Newcastle United – exodus i przyszłość w czarnych barwach


Letnia przerwa na St. James’ Park przebiega pod znakiem zmian. Odeszły gwiazdy i Rafael Benitez, został Mike Ashley

24 lipca 2019 Newcastle United – exodus i przyszłość w czarnych barwach
www.chroniclelive.co.uk

Latem na St. James’ Park miały zajść zmiany, które pozwoliłyby walczyć Newcastle United o wyższe cele. Zamiast wzmocnień był jednak prawdziwy exodus. Odszedł Rafael Benitez, za którym podążyły gwiazdy zespołu. Winny zamieszania, właściciel Mike Ashley, próbuje teraz nadrabiać nerwowymi ruchami na rynku. Cały krajobraz rysuje się jednak w czarnych barwach, a Newcastle United w przeciągu kilku tygodni stało się kandydatem do spadku.

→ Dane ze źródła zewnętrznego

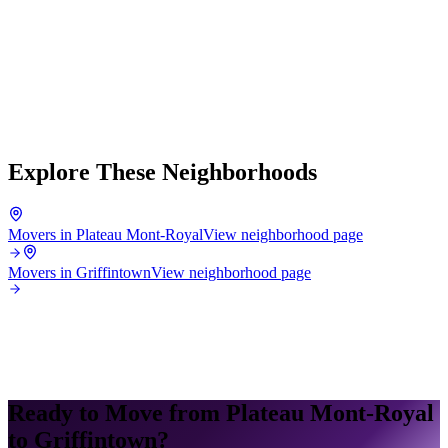
Explore These Neighborhoods
Movers in Plateau Mont-Royal
View neighborhood page
Movers in Griffintown
View neighborhood page
Ready to Move from Plateau Mont-Royal
to Griffintown?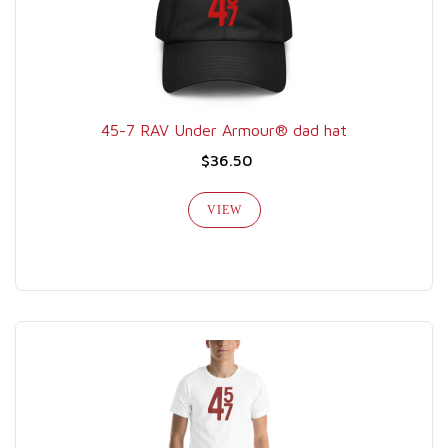
45-7 RAV Under Armour® dad hat
$36.50
VIEW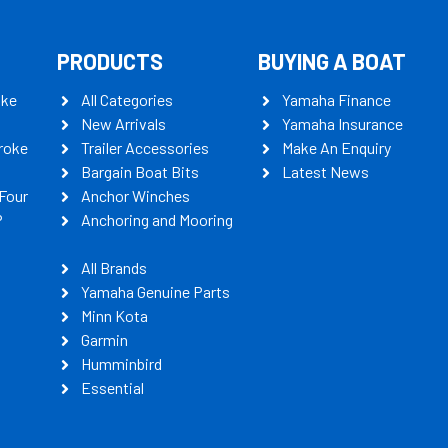
PRODUCTS
BUYING A BOAT
oke
All Categories
Yamaha Finance
New Arrivals
Yamaha Insurance
roke
Trailer Accessories
Make An Enquiry
Bargain Boat Bits
Latest News
Four
Anchor Winches
P
Anchoring and Mooring
All Brands
Yamaha Genuine Parts
Minn Kota
Garmin
Humminbird
Essential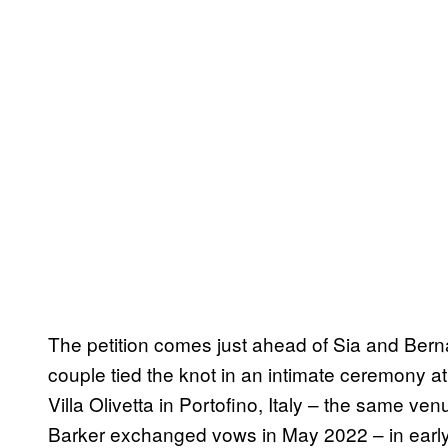
The petition comes just ahead of Sia and Ber
couple tied the knot in an intimate ceremony
Villa Olivetta in Portofino, Italy – the same 
Barker exchanged vows in May 2022 – in ear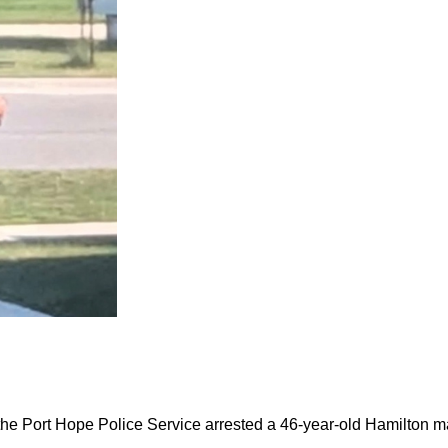
the Port Hope Police Service arrested a 46-year-old Hamilton m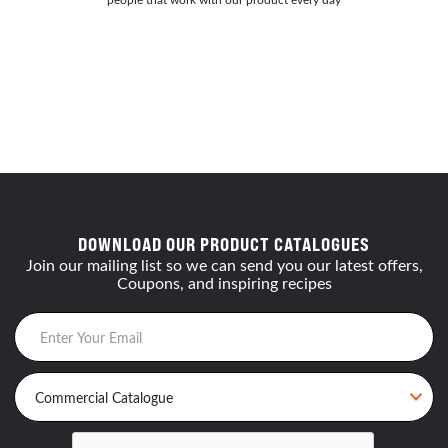
DOWNLOAD OUR PRODUCT CATALOGUES
Join our mailing list so we can send you our latest offers,
Coupons, and inspiring recipes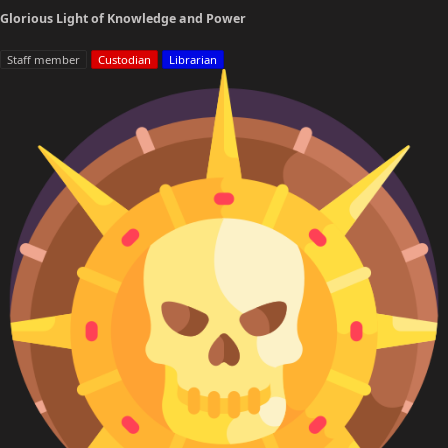
Glorious Light of Knowledge and Power
Staff member
Custodian
Librarian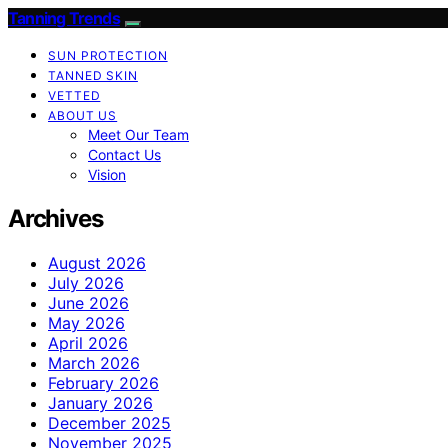
Tanning Trends
SUN PROTECTION
TANNED SKIN
VETTED
ABOUT US
Meet Our Team
Contact Us
Vision
Archives
August 2026
July 2026
June 2026
May 2026
April 2026
March 2026
February 2026
January 2026
December 2025
November 2025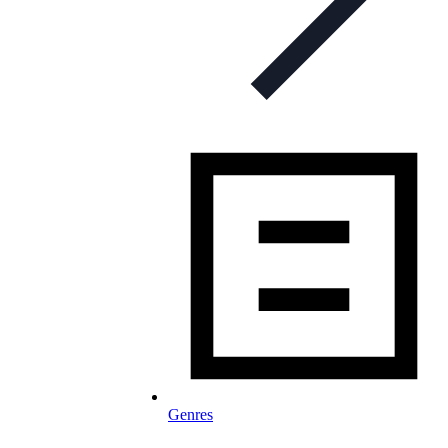
Genres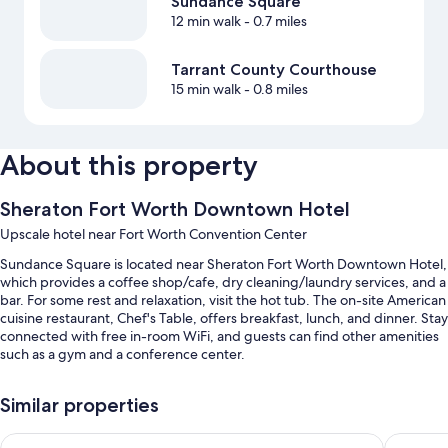
Sundance Square
12 min walk
- 0.7 miles
Tarrant County Courthouse
15 min walk
- 0.8 miles
About this property
Sheraton Fort Worth Downtown Hotel
Upscale hotel near Fort Worth Convention Center
Sundance Square is located near Sheraton Fort Worth Downtown Hotel,
which provides a coffee shop/cafe, dry cleaning/laundry services, and a
bar. For some rest and relaxation, visit the hot tub. The on-site American
cuisine restaurant, Chef's Table, offers breakfast, lunch, and dinner. Stay
connected with free in-room WiFi, and guests can find other amenities
such as a gym and a conference center.
Other perks at this hotel include:
Similar properties
An indoor pool along with sun loungers
Hampton Inn & Suites Fort Worth Downtown
Aloft by
Limo/town car service, full breakfast (surcharge), and valet parking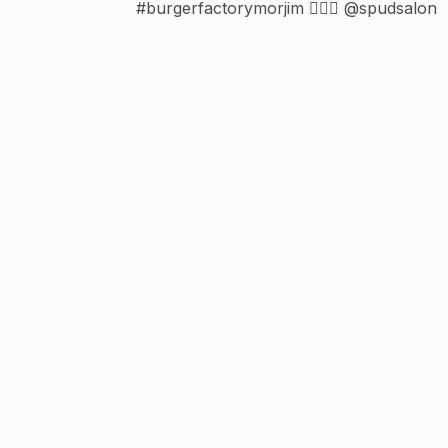
#burgerfactorymorjim 💇🏻‍♀️ @spudsalon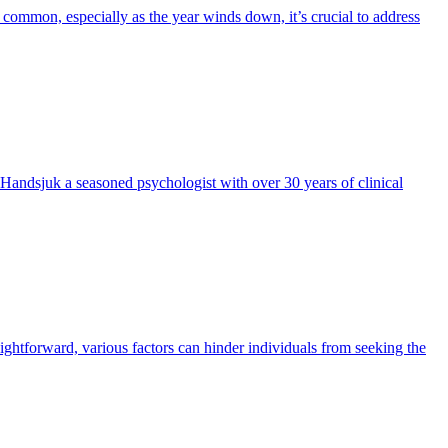
re common, especially as the year winds down, it’s crucial to address
n Handsjuk a seasoned psychologist with over 30 years of clinical
ightforward, various factors can hinder individuals from seeking the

Udostępnij na Udostępnij na

Pod koniec poprzedniego sezonu bardziej niż miejsce w tabeli kibiców „The Magpies” nurtowała kwestia nowej umowy dla Rafaela Beniteza. Kontrakt menedżera uwielbianego na St. James’ Park wygasał wraz z początkiem lipca, jednak negocjacje niebezpiecznie się przeciągały. Z każdym kolejnym tygodniem przyszłość szkoleniowca stawała pod coraz większym znakiem zapytania. Tydzień przed końcem umowy hiszpańskiego szkoleniowca oficjalnie ogłoszono, że Rafael Benitez odejdzie z Newcastle United. Powodem była inna wizja przyszłości klubu od właściciela, Mike’a Ashleya.

Chciałem zostać, na 100 procentach. Chciałem pracować nad tym projektem, być konkurencyjnym, rywalizować w pucharach i być jak najbliżej czołówki ligi. Do tego trzeba mieć narzędzia. Jeśli nie, to cierpisz, ponieważ jesteś na dole tabeli, walczysz o każdy punkt, bo wiesz, że błąd może oznaczać spadek. To byłaby katastrofa dla całego miasta. […] W Newcastle United nie mieliśmy pieniędzy, które miały czołowe zespoły, więc pozyskanie graczy pierwszego lub drugiego wyboru było naprawdę ważne, ponieważ trzecia lub czwarta opcja byłaby gorszej jakości. Nie mieliśmy tego [zaufania między właścicielem a menedżerem], więc musiałem wybrać  – mówił o powodach odejścia w rozmowie z The Times Rafael Benitez.

Zmiana na gorsze

Odejście Rafaela Beniteza ze St. James’ Park okazało się kamieniem, który wywołał lawinę. Brak nowej umowy dla hiszpańskiego szkoleniowca spowodował, że z klubu postanowili odejść czołowi strzelcy zespołu. Ayoze Perez trafił do Leicester City, natomiast Salomón Rondón wrócił z wypożyczenia do West Bromwich Albion. Wenezuelczyk nie naciskał już jednak na transfer do Newcastle United, w ślad za Rafaelem Benitezem dołączając do chińskiego klubu Dalian Yifang. Z klubem z St. James’ Park pożegnał się ponadto także Joselu. Ofensywa „The Magpies” została zdziesiątkowana, lecz nie było to wielkim zaskoczeniem w obliczu wcześniejszej wypowiedzi Ayoze Pereza.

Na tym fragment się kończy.